Listed entries Block Start
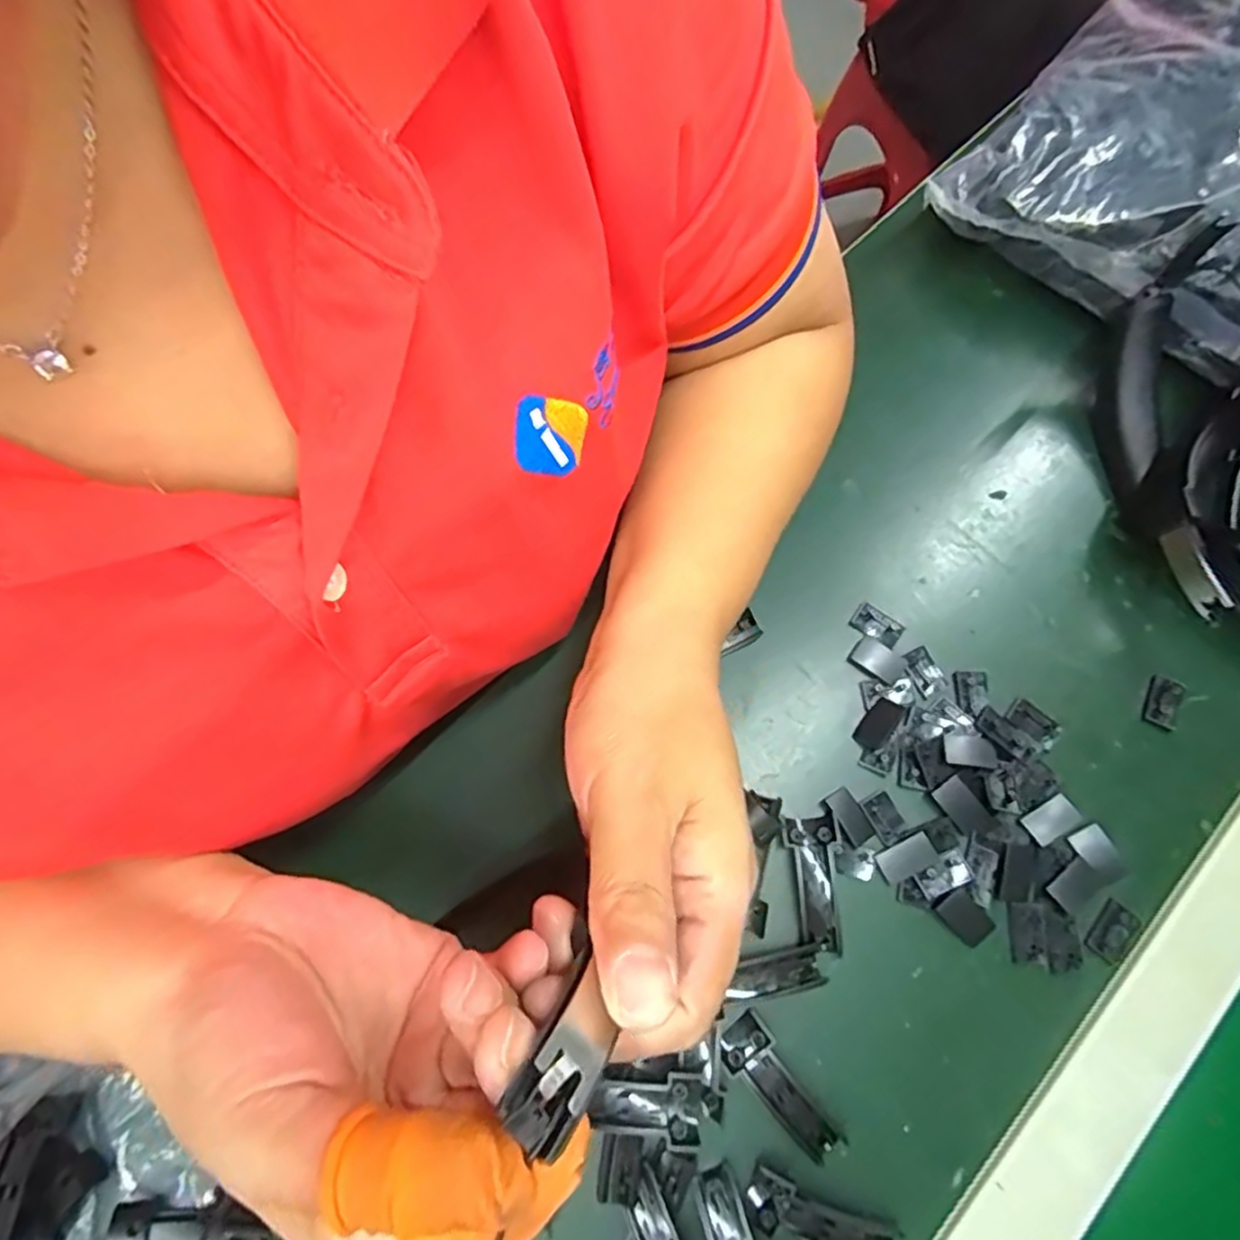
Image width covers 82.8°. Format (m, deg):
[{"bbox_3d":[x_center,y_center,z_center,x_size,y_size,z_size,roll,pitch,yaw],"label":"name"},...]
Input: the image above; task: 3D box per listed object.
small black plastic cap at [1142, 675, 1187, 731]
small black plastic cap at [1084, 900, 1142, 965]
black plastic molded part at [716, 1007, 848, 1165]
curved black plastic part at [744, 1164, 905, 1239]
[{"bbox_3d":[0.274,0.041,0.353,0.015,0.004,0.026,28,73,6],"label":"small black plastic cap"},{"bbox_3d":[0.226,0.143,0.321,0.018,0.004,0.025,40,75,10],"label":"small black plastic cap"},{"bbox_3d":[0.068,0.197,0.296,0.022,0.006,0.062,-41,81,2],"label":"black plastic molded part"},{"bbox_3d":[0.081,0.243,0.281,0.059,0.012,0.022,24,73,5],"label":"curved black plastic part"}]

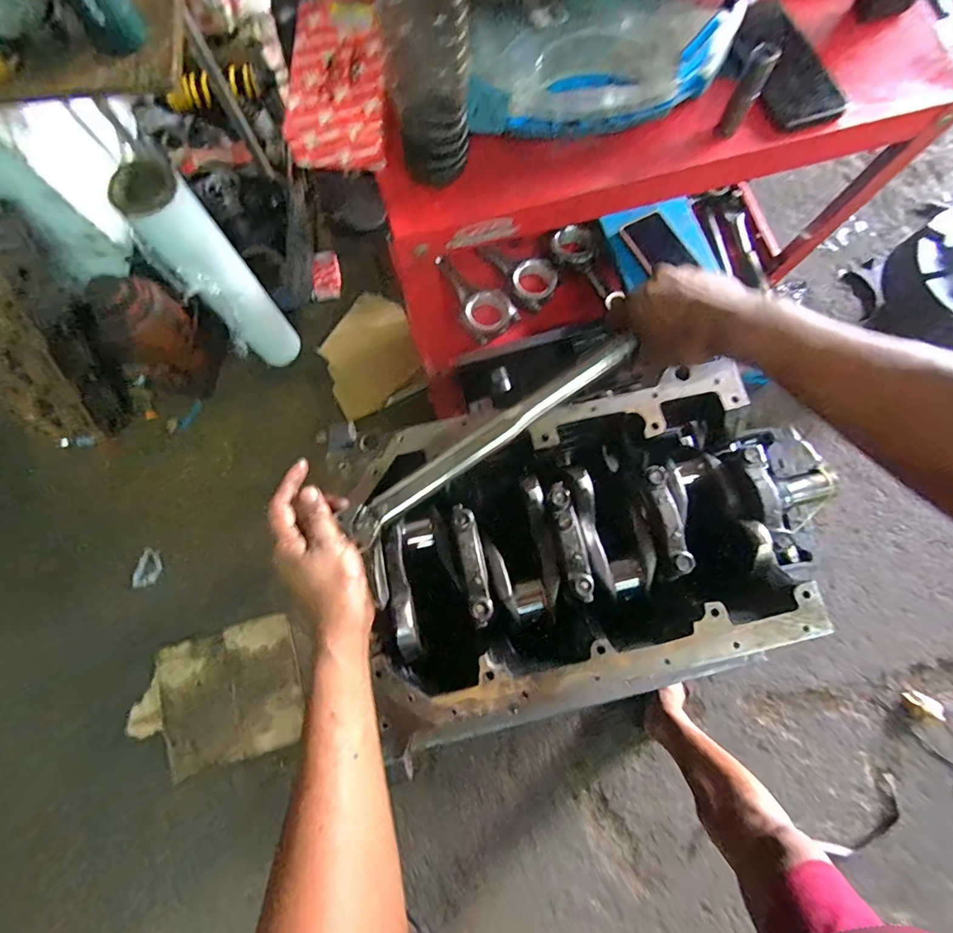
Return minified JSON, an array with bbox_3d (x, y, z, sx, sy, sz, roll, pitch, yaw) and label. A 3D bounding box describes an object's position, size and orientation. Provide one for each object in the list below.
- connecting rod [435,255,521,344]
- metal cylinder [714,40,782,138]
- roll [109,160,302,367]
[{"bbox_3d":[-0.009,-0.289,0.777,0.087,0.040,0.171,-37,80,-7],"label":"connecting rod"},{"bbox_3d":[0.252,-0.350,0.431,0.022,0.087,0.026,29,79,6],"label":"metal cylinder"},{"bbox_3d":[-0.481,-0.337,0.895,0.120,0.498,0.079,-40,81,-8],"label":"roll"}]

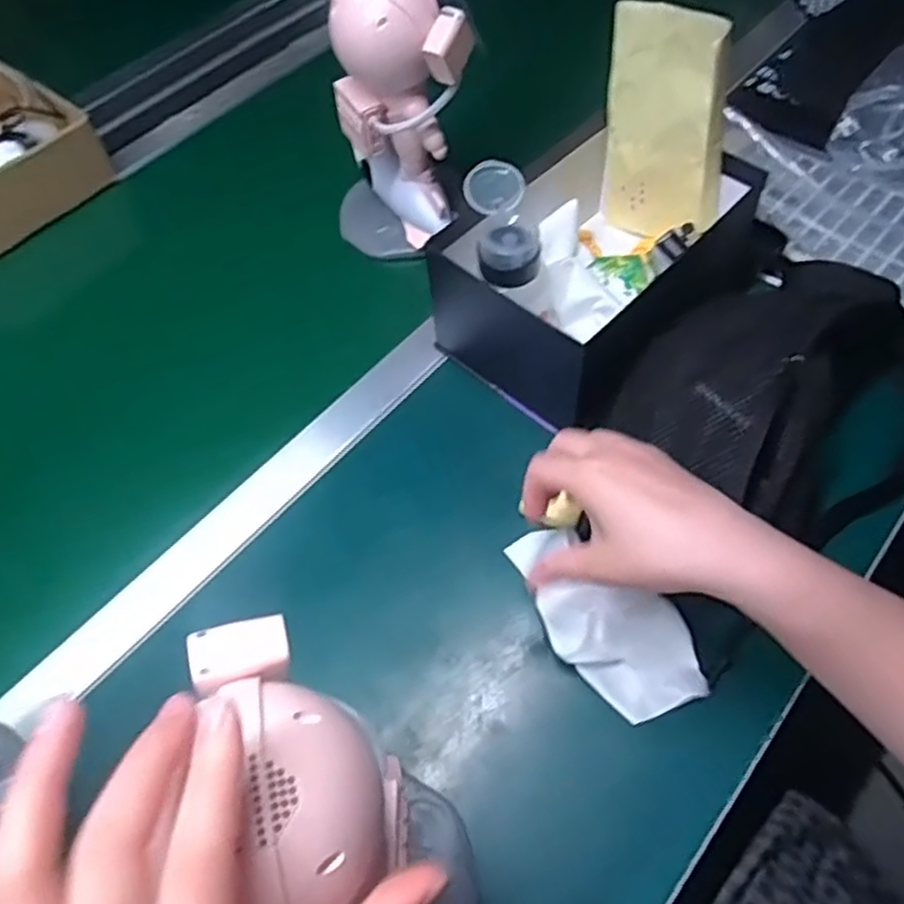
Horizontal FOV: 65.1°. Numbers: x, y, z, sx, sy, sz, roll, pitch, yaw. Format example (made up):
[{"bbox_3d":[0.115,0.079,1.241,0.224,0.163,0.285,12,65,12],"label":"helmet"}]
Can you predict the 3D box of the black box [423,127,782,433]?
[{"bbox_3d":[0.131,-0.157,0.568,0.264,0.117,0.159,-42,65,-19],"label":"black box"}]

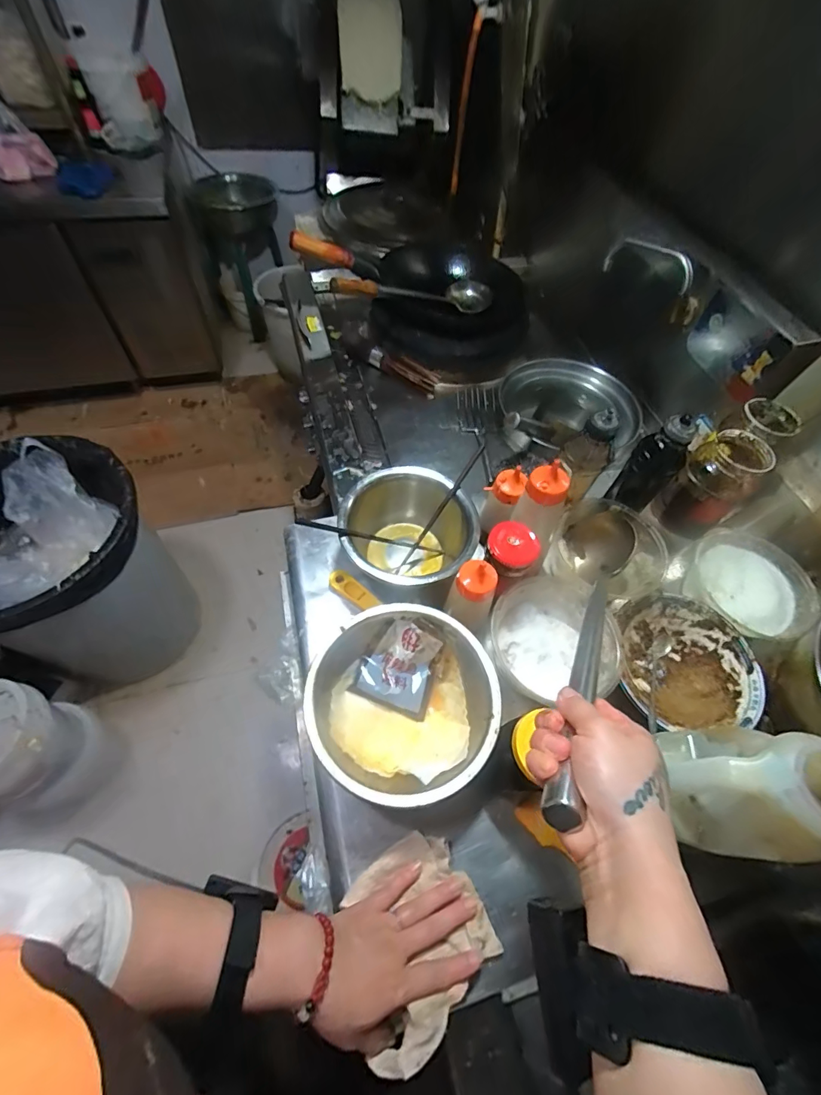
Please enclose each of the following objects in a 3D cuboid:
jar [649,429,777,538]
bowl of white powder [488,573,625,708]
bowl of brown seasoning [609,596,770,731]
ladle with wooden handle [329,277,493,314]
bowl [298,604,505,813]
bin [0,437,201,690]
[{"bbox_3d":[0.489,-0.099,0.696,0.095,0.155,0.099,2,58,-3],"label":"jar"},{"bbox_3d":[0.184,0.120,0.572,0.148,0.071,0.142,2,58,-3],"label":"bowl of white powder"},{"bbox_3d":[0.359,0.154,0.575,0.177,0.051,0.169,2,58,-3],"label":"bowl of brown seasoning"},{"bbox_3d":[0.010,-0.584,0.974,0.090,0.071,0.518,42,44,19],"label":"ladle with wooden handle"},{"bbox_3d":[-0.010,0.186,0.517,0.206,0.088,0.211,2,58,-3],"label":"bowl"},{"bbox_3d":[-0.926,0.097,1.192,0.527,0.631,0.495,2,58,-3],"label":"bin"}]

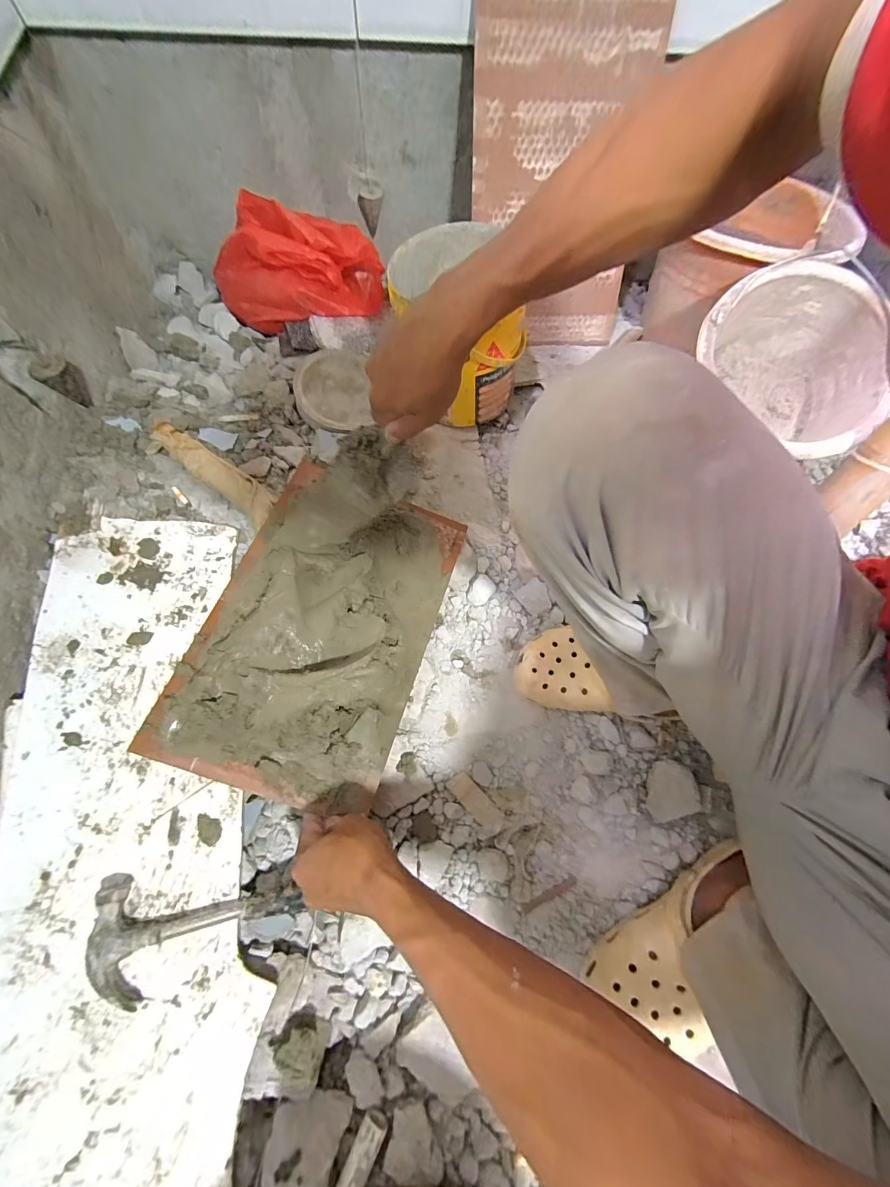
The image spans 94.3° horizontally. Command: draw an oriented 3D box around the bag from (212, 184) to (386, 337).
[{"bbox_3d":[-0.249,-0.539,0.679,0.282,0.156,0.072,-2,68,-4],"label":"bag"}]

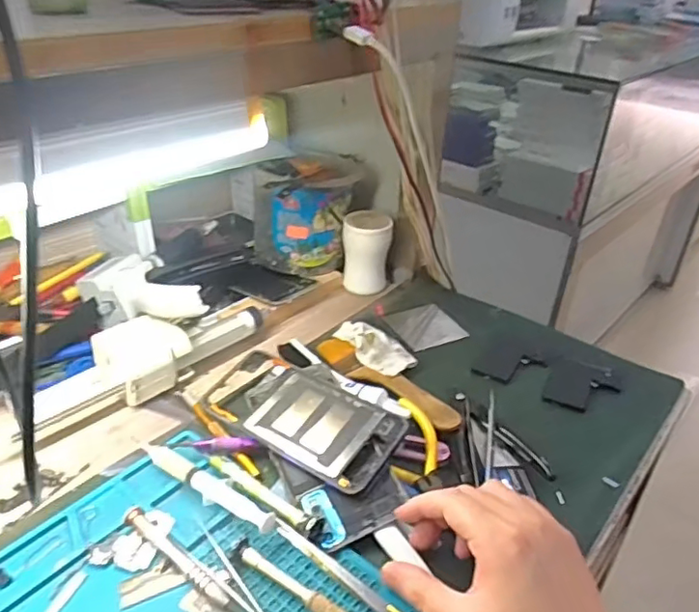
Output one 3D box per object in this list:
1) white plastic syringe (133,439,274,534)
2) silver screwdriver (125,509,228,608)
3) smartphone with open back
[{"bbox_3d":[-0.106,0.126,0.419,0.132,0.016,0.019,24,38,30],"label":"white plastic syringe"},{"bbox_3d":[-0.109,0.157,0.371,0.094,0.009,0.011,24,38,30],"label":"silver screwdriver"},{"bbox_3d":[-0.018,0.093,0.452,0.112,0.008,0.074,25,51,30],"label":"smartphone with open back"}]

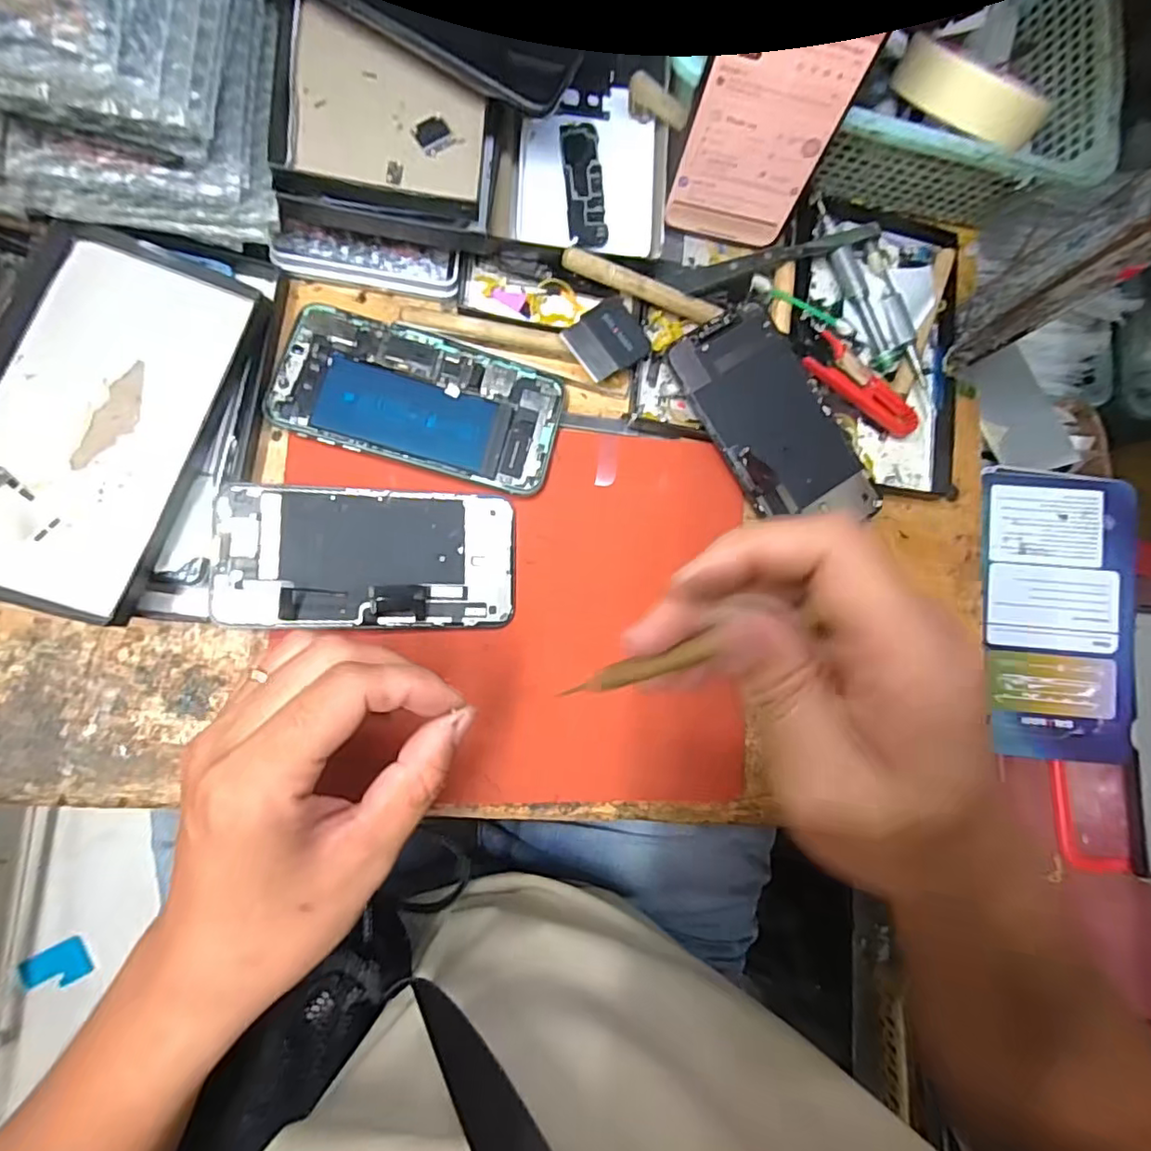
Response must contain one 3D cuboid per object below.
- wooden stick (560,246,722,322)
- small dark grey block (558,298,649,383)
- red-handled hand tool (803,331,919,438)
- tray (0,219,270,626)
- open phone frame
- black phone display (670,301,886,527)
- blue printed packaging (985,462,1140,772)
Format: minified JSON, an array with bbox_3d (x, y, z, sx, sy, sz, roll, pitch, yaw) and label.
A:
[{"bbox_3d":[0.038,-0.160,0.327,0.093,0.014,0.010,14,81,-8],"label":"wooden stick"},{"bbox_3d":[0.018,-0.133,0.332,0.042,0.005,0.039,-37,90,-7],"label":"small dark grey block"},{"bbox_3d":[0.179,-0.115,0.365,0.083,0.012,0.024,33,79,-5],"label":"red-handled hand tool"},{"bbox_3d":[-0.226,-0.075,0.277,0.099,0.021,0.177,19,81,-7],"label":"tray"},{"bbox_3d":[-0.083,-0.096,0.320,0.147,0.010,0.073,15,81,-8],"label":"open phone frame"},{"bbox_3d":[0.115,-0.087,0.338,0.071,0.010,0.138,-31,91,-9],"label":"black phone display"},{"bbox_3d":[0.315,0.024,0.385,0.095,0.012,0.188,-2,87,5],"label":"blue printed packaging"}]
Listed entries Block End
Copy exactly and only this span: the line with "2) silver screwdriver (125,509,228,608)" through the final line of the entries, both ends included, with the pictures left out.

2) silver screwdriver (125,509,228,608)
3) smartphone with open back
[{"bbox_3d":[-0.106,0.126,0.419,0.132,0.016,0.019,24,38,30],"label":"white plastic syringe"},{"bbox_3d":[-0.109,0.157,0.371,0.094,0.009,0.011,24,38,30],"label":"silver screwdriver"},{"bbox_3d":[-0.018,0.093,0.452,0.112,0.008,0.074,25,51,30],"label":"smartphone with open back"}]

Response must contain one 3D cuboid per object below.
- wooden stick (560,246,722,322)
- small dark grey block (558,298,649,383)
- red-handled hand tool (803,331,919,438)
- tray (0,219,270,626)
- open phone frame
- black phone display (670,301,886,527)
- blue printed packaging (985,462,1140,772)
Format: minified JSON, an array with bbox_3d (x, y, z, sx, sy, sz, roll, pitch, yaw) and label.
A:
[{"bbox_3d":[0.038,-0.160,0.327,0.093,0.014,0.010,14,81,-8],"label":"wooden stick"},{"bbox_3d":[0.018,-0.133,0.332,0.042,0.005,0.039,-37,90,-7],"label":"small dark grey block"},{"bbox_3d":[0.179,-0.115,0.365,0.083,0.012,0.024,33,79,-5],"label":"red-handled hand tool"},{"bbox_3d":[-0.226,-0.075,0.277,0.099,0.021,0.177,19,81,-7],"label":"tray"},{"bbox_3d":[-0.083,-0.096,0.320,0.147,0.010,0.073,15,81,-8],"label":"open phone frame"},{"bbox_3d":[0.115,-0.087,0.338,0.071,0.010,0.138,-31,91,-9],"label":"black phone display"},{"bbox_3d":[0.315,0.024,0.385,0.095,0.012,0.188,-2,87,5],"label":"blue printed packaging"}]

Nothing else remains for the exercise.